DBE van Wessel et al. Hepatology 2021; 74: 892-906. Open Access: Impact of Genotype, Serum Bile Acids, and Surgical Biliary Diversion on Native Liver Survival in FIC1 Deficiency
This huge collaborative study with 130 patients provides a great deal of information about familial intrahepatic cholestasis type 1 (FIC1). Key findings:
- Survival analysis showed an overall native liver survival (NLS) of 44% at age 18 years. NLS was comparable among FIC1-A, FIC1-B, and FIC1-C (% NLS at age 10 years: 67%, 41%, and 59%, respectively; P = 0.12)

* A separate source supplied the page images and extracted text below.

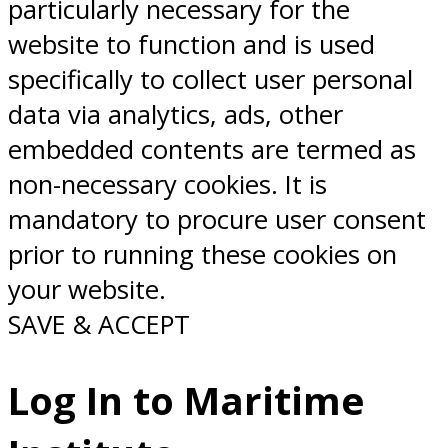
particularly necessary for the
website to function and is used
specifically to collect user personal
data via analytics, ads, other
embedded contents are termed as
non-necessary cookies. It is
mandatory to procure user consent
prior to running these cookies on
your website.
SAVE & ACCEPT
Log In to Maritime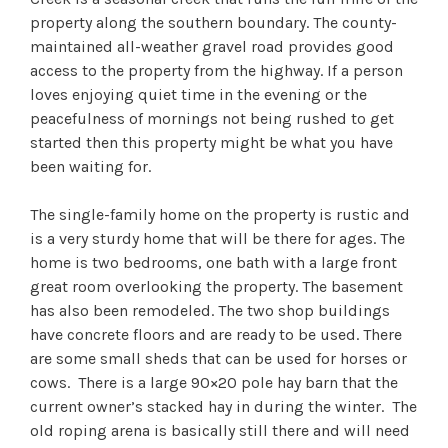
property along the southern boundary. The county-
maintained all-weather gravel road provides good
access to the property from the highway. If a person
loves enjoying quiet time in the evening or the
peacefulness of mornings not being rushed to get
started then this property might be what you have
been waiting for.
The single-family home on the property is rustic and
is a very sturdy home that will be there for ages. The
home is two bedrooms, one bath with a large front
great room overlooking the property. The basement
has also been remodeled. The two shop buildings
have concrete floors and are ready to be used. There
are some small sheds that can be used for horses or
cows. There is a large 90×20 pole hay barn that the
current owner’s stacked hay in during the winter. The
old roping arena is basically still there and will need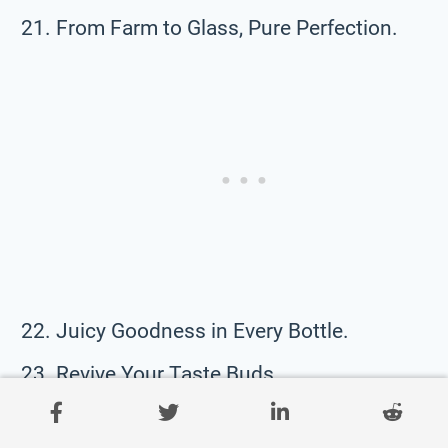
From Farm to Glass, Pure Perfection.
Juicy Goodness in Every Bottle.
Revive Your Taste Buds.
Fuel Your Life with Nature’s Best.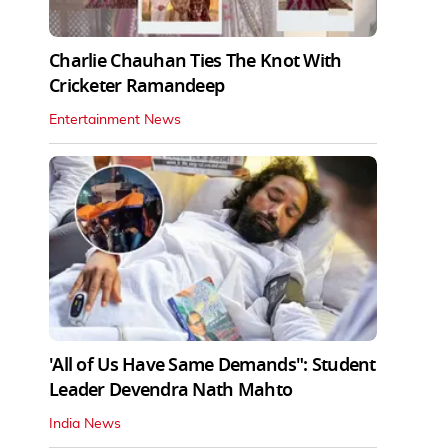
Charlie Chauhan Ties The Knot With
Cricketer Ramandeep
Entertainment News
'All of Us Have Same Demands": Student
Leader Devendra Nath Mahto
India News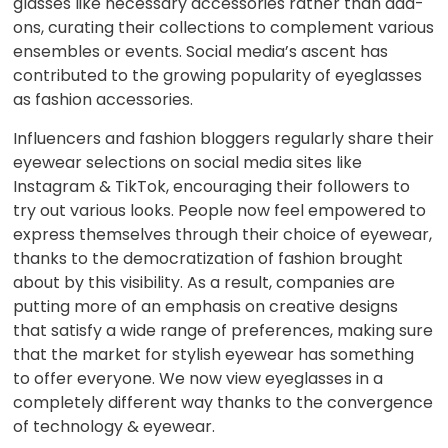
glasses like necessary accessories rather than add-
ons, curating their collections to complement various
ensembles or events. Social media’s ascent has
contributed to the growing popularity of eyeglasses
as fashion accessories.
Influencers and fashion bloggers regularly share their
eyewear selections on social media sites like
Instagram & TikTok, encouraging their followers to
try out various looks. People now feel empowered to
express themselves through their choice of eyewear,
thanks to the democratization of fashion brought
about by this visibility. As a result, companies are
putting more of an emphasis on creative designs
that satisfy a wide range of preferences, making sure
that the market for stylish eyewear has something
to offer everyone. We now view eyeglasses in a
completely different way thanks to the convergence
of technology & eyewear.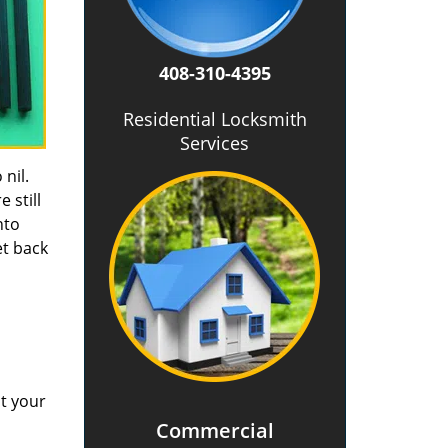
408-310-4395
Residential Locksmith
Services
 nil.
 still
nto
et back
at your
Commercial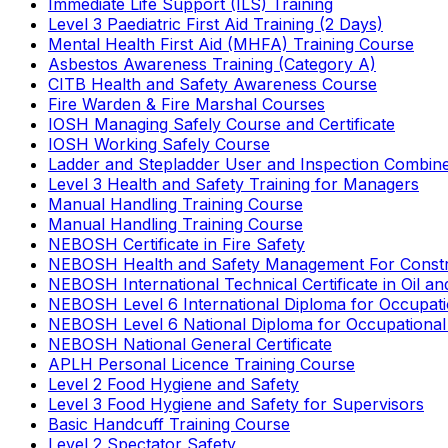
Immediate Life Support (ILS) Training
Level 3 Paediatric First Aid Training (2 Days)
Mental Health First Aid (MHFA) Training Course
Asbestos Awareness Training (Category A)
CITB Health and Safety Awareness Course
Fire Warden & Fire Marshal Courses
IOSH Managing Safely Course and Certificate
IOSH Working Safely Course
Ladder and Stepladder User and Inspection Combin
Level 3 Health and Safety Training for Managers
Manual Handling Training Course
Manual Handling Training Course
NEBOSH Certificate in Fire Safety
NEBOSH Health and Safety Management For Constr
NEBOSH International Technical Certificate in Oil a
NEBOSH Level 6 International Diploma for Occupat
NEBOSH Level 6 National Diploma for Occupational
NEBOSH National General Certificate
APLH Personal Licence Training Course
Level 2 Food Hygiene and Safety
Level 3 Food Hygiene and Safety for Supervisors
Basic Handcuff Training Course
Level 2 Spectator Safety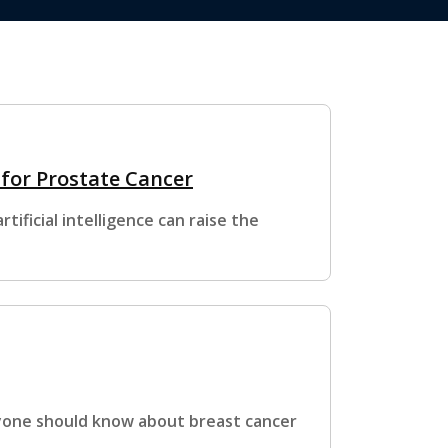
 for Prostate Cancer
ificial intelligence can raise the
ryone should know about breast cancer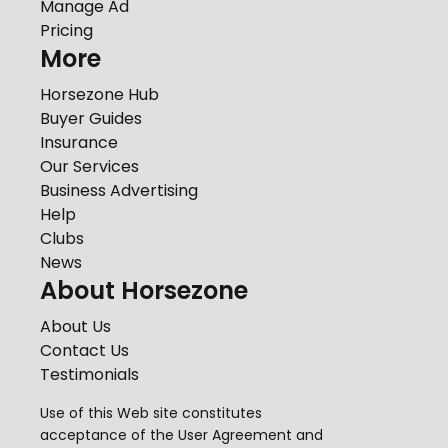
Manage Ad
Pricing
More
Horsezone Hub
Buyer Guides
Insurance
Our Services
Business Advertising
Help
Clubs
News
About Horsezone
About Us
Contact Us
Testimonials
Use of this Web site constitutes
acceptance of the
User Agreement
and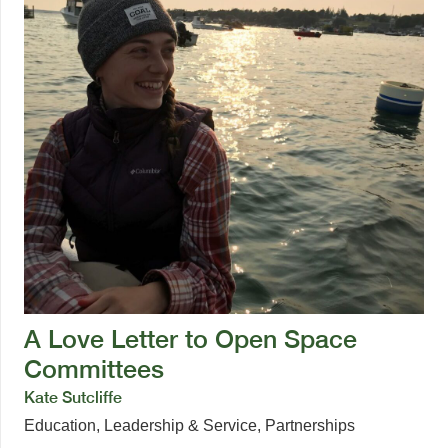
A Love Letter to Open Space
Committees
Kate Sutcliffe
Education
,
Leadership & Service
,
Partnerships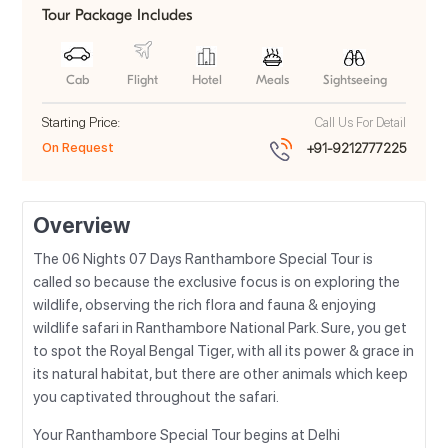
Tour Package Includes
Cab
Flight
Hotel
Meals
Sightseeing
Starting Price:
Call Us For Detail
On Request
+91-9212777225
Overview
The 06 Nights 07 Days Ranthambore Special Tour is
called so because the exclusive focus is on exploring the
wildlife, observing the rich flora and fauna & enjoying
wildlife safari in Ranthambore National Park. Sure, you get
to spot the Royal Bengal Tiger, with all its power & grace in
its natural habitat, but there are other animals which keep
you captivated throughout the safari.
Your Ranthambore Special Tour begins at Delhi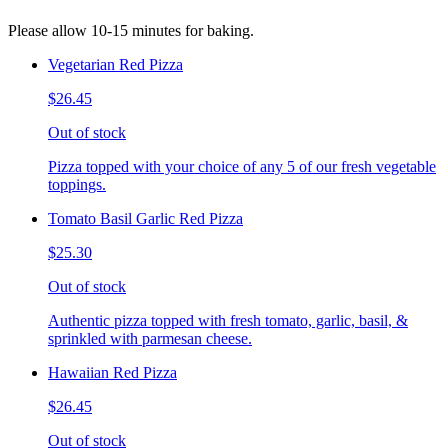
Please allow 10-15 minutes for baking.
Vegetarian Red Pizza
$26.45
Out of stock
Pizza topped with your choice of any 5 of our fresh vegetable
toppings.
Tomato Basil Garlic Red Pizza
$25.30
Out of stock
Authentic pizza topped with fresh tomato, garlic, basil, &
sprinkled with parmesan cheese.
Hawaiian Red Pizza
$26.45
Out of stock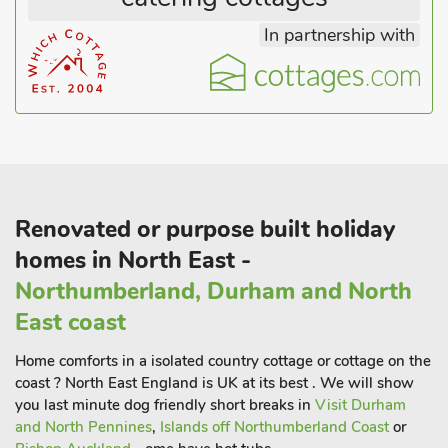
easy access to explore the beautiful 20-mile stretch of
In partnership with
Heritage Coastline designated as an Area of Outstanding
Natural Beauty to the east, and the wild and lonely expanses
of the heather-capped Cheviot Hills to the west. Beach 4
miles. Shop 100 yards, pub and restaurant ½ mil
Renovated or purpose built holiday
homes in North East -
Northumberland, Durham and North
East coast
Home comforts in a isolated country cottage or cottage on the
coast ? North East England is UK at its best . We will show
you last minute dog friendly short breaks in
Visit Durham
and North Pennines
,
Islands off Northumberland Coast
or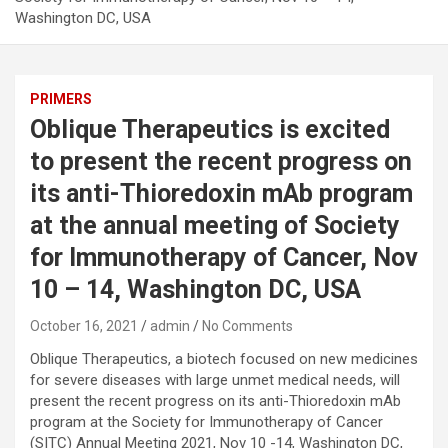
Washington DC, USA
PRIMERS
Oblique Therapeutics is excited
to present the recent progress on
its anti-Thioredoxin mAb program
at the annual meeting of Society
for Immunotherapy of Cancer, Nov
10 – 14, Washington DC, USA
October 16, 2021
admin
No Comments
Oblique Therapeutics, a biotech focused on new medicines
for severe diseases with large unmet medical needs, will
present the recent progress on its anti-Thioredoxin mAb
program at the Society for Immunotherapy of Cancer
(SITC) Annual Meeting 2021, Nov 10 -14, Washington DC,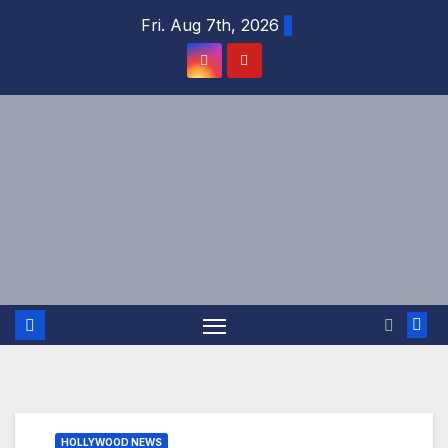
Skip
Fri. Aug 7th, 2026
to
content
HOLLYWOOD NEWS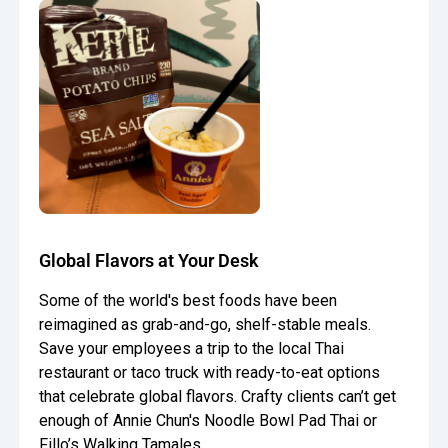
Global Flavors at Your Desk
Some of the world's best foods have been
reimagined as grab-and-go, shelf-stable meals.
Save your employees a trip to the local Thai
restaurant or taco truck with ready-to-eat options
that celebrate global flavors. Crafty clients can’t get
enough of Annie Chun's Noodle Bowl Pad Thai or
Fillo’s Walking Tamales.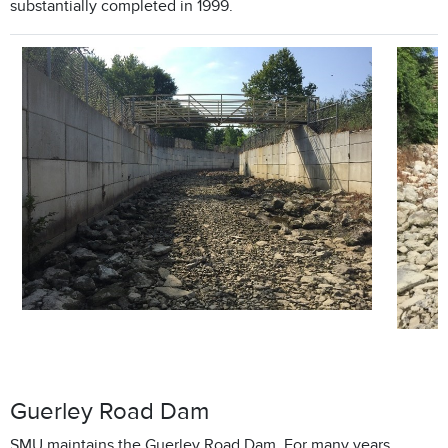
substantially completed in 1999.
Guerley Road Dam
SMU maintains the Guerley Road Dam. For many years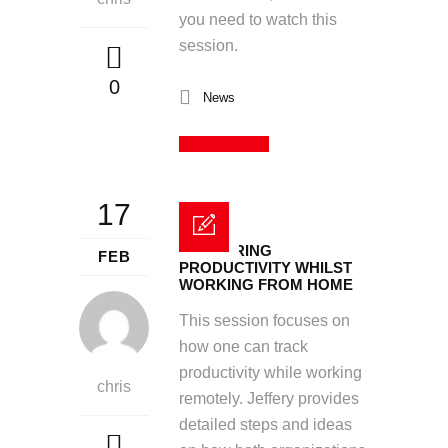
you need to watch this
session.
0
News
Read More
17
MEASURING
FEB
PRODUCTIVITY WHILST
WORKING FROM HOME
This session focuses on
how one can track
productivity while working
chris
remotely. Jeffery provides
detailed steps and ideas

- The number of predicted protein truncating mutations did not correlate with natural history or prognosis
H Toyoda et al. Hepatology 2021; 74: 656-666. Treatment and Renal Outcomes Up to 96 Weeks After Tenofovir Alafenamide Switch From Tenofovir Disoproxil Fumarate in Routine Practice
In this study, the researchers 834 patients with CHB previously treated with TDF for ≥12 months who were switched to TAF in routine practice at 13 US and Asian center. Key findings:
- “Overall, we observed continued improvement in virologic response, ALT normalization, and no significant changes in eGFR following switch to TAF from TDF.”
- HBV DNA suppression increased from 88% to 92% at 48 weeks post-switch, and then 95% at 96 weeks postswitch
- Improved renal function: “By week 96, 21% (55/267) of patients with CKD stage 2 at switch improved to stage 1 and 35% (30/85) of CKD stage 3-5 patients improved to stage 2 and 1.2% (1/85) to stage 1.”
SW Biggins et al. Hepatology 2021; 74: 1014-1048. Open Access. Diagnosis, Evaluation, and Management of Ascites, Spontaneous Bacterial Peritonitis and Hepatorenal Syndrome: 2021 Practice Guidance by the American Association for the Study of Liver Diseases
This practice guidance (with 276 references) is an update from similar guidelines published in 2012.
Key Points For Children:
- Children with cirrhosis and ascites should be referred for evaluation for LT
- Children undergoing LVP should receive 25% albumin infusion of 0.5-1.0 g/kg, or 6-8 g per liter of ascites removed.
- Diagnostic paracentesis should be performed in children with ascites and fever, abdominal pain, or clinical deterioration. The risks and benefits of this procedure for use in all children with new ascites but without these symptoms have not been defined.